It was given to San Francisco television station KPIX from an unnamed source.
But a handwritten letter, sent in 2013 but only made public this week, suggests John Anglin may still be alive and in his 80s.
Anglin, his brother Clarence and Frank Morris broke out of their cells on the night of June 11, 1962, and were never seen again.
"I am 83 years old and in bad shape. I have cancer. Yes we all made it that night but barely".
When guards opened their cells in the morning they found heads made of paper mache in their beds instead of the prisoners.
"This is no joke..." the man claiming to be Anglin wrote in the letter. A homemade life jacket also washed up on a nearby beach.
Investigators did find a paddle and a wallet containing names of Anglin relatives just off Angel Island, and what was thought to be remnants of the raft on the beach.
The man offered to turn himself in.
"If you announce on TV that I'll be promised to first go to jail for no more than a year and get medical attention, I will write back to let you know exactly where I am". The results were inconclusive.
According to the letter, John Anglin lived in Seattle for most of his life and spent eight years in North Dakota.
He claimed to be living in Southern California.
The Marshals Service, the only agency that still has an active investigation in the case, said it has doubts about the letter's authenticity.
"There is absolutely no reason to believe that any of them would have changed their lifestyle and became completely law abiding citizens after this escape", the Marshals Service told CBS in a statement.
John Cantwell, National Park Service officer, told the station that the Federal Bureau of Prisons said they suffocated "once they got off" the island and their bodies were cleared out to the Pacific.
Brothers John and Clarence Anglin and Frank Morris did the unthinkable when they squeezed through the vents of the cells and disappeared from what was regarded as the most secure federal prison in the US on June 11, 1962. Their official finding was that the prisoners most likely drowned in the cold waters of the bay while attempting to reach Angel Island.
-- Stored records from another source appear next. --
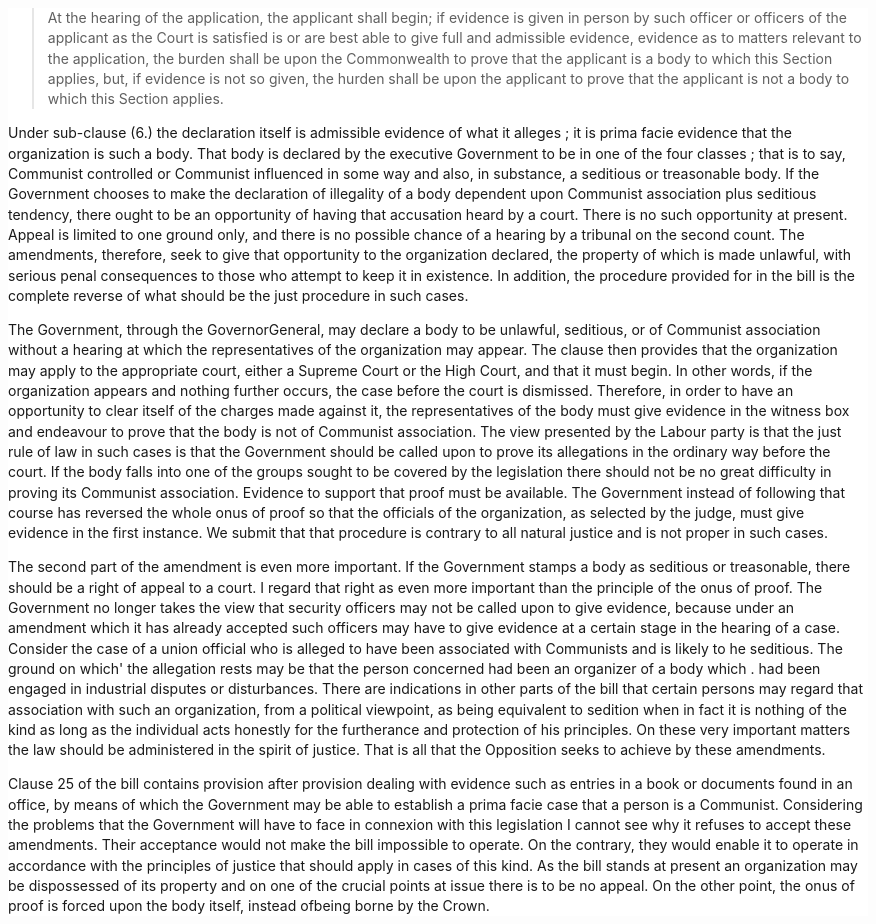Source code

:   >At the hearing of the application, the applicant shall begin; if evidence is given in person by such officer or officers of the applicant as the Court is satisfied is or are best able to give full and admissible evidence, evidence as to matters relevant to the application, the burden shall be upon the Commonwealth to prove that the applicant is a body to which this Section applies, but, if evidence is not so given, the hurden shall be upon the applicant to prove that the applicant is not a body to which this Section applies. 

Under sub-clause (6.) the declaration itself is admissible evidence of what it alleges ; it is prima facie evidence that the organization is such a body. That body is declared by the executive Government to be in one of the four classes ; that is to say, Communist controlled or Communist influenced in some way and also, in substance, a seditious or treasonable body. If the Government chooses to make the declaration of illegality of a body dependent upon Communist association plus seditious tendency, there ought to be an opportunity of having that accusation heard by a court. There is no such opportunity at present. Appeal is limited to one ground only, and there is no possible chance of a hearing by a tribunal on the second count. The amendments, therefore, seek to give that opportunity to the organization declared, the property of which is made unlawful, with serious penal consequences to those who attempt to keep it in existence. In addition, the procedure provided for in the bill is the complete reverse of what should be the just procedure in such cases. 

The Government, through the GovernorGeneral, may declare a body to be unlawful, seditious, or of Communist association without a hearing at which the representatives of the organization may appear. The clause then provides that the organization may apply to the appropriate court, either a Supreme Court or the High Court, and that it must begin. In other words, if the organization appears and nothing further occurs, the case before the court is dismissed. Therefore, in order to have an opportunity to clear itself of the charges made against it, the representatives of the body must give evidence in the witness box and endeavour to prove that the body is not of Communist association. The view presented by the Labour party is that the just rule of law in such cases is that the Government should be called upon to prove its allegations in the ordinary way before the court. If the body falls into one of the groups sought to be covered by the legislation there should not be no great difficulty in proving its Communist association. Evidence to support that proof must be available. The Government instead of following that course has reversed the whole onus of proof so that the officials of the organization, as selected by the judge, must give evidence in the first instance. We submit that that procedure is contrary to all natural justice and is not proper in such cases. 

The second part of the amendment is even more important. If the Government stamps a body as seditious or treasonable, there should be a right of appeal to a court. I regard that right as even more important than the principle of the onus of proof. The Government no longer takes the view that security officers may not be called upon to give evidence, because under an amendment which it has already accepted such officers may have to give evidence at a certain stage in the hearing of a case. Consider the case of a union official who is alleged to have been associated with Communists and is likely to he seditious. The ground on which' the allegation rests may be that the person concerned had been an organizer of a body which . had been engaged in industrial disputes or disturbances. There are indications in other parts of the bill that certain persons may  regard that association with such an organization, from a political viewpoint, as being equivalent to sedition when in fact it is nothing of the kind as long as the individual acts honestly for the furtherance and protection of his principles. On these very important matters the law should be administered in the spirit of justice. That is all that the Opposition seeks to achieve by these amendments. 

Clause 25 of the bill contains provision after provision dealing with evidence such as entries in a book or documents found in an office, by means of which the Government may be able to establish a prima facie case that a person is a Communist. Considering the problems that the Government will have to face in connexion with this legislation I cannot see why it refuses to accept these amendments. Their acceptance would not make the bill impossible to operate. On the contrary, they would enable it to operate in accordance with the principles of justice that should apply in cases of this kind. As the bill stands at present an organization may be dispossessed of its property and on one of the crucial points at issue there is to be no appeal. On the other point, the onus of proof  is forced upon the body itself, instead ofbeing borne by the Crown.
The most notorious of those presumed dead are the Anglin brothers and Morris. They used a drill made from a broken vacuum cleaner motor to widen the vents.
From there, they shoved off in a makeshift raft made from more than 50 raincoats. Eventually, they freed themselves through a ventilator that led them to the prison roof.
The prison, built on a rocky outcrop in the middle of the bay, was shut down in 1963, a year after the men's escape. "My grandmother received roses for several years after the escape".
If the men are alive today, Frank Morris would be 90 years old.
Morris, who was 35 years old when they fled, had a top IQ and headed their exit strategy.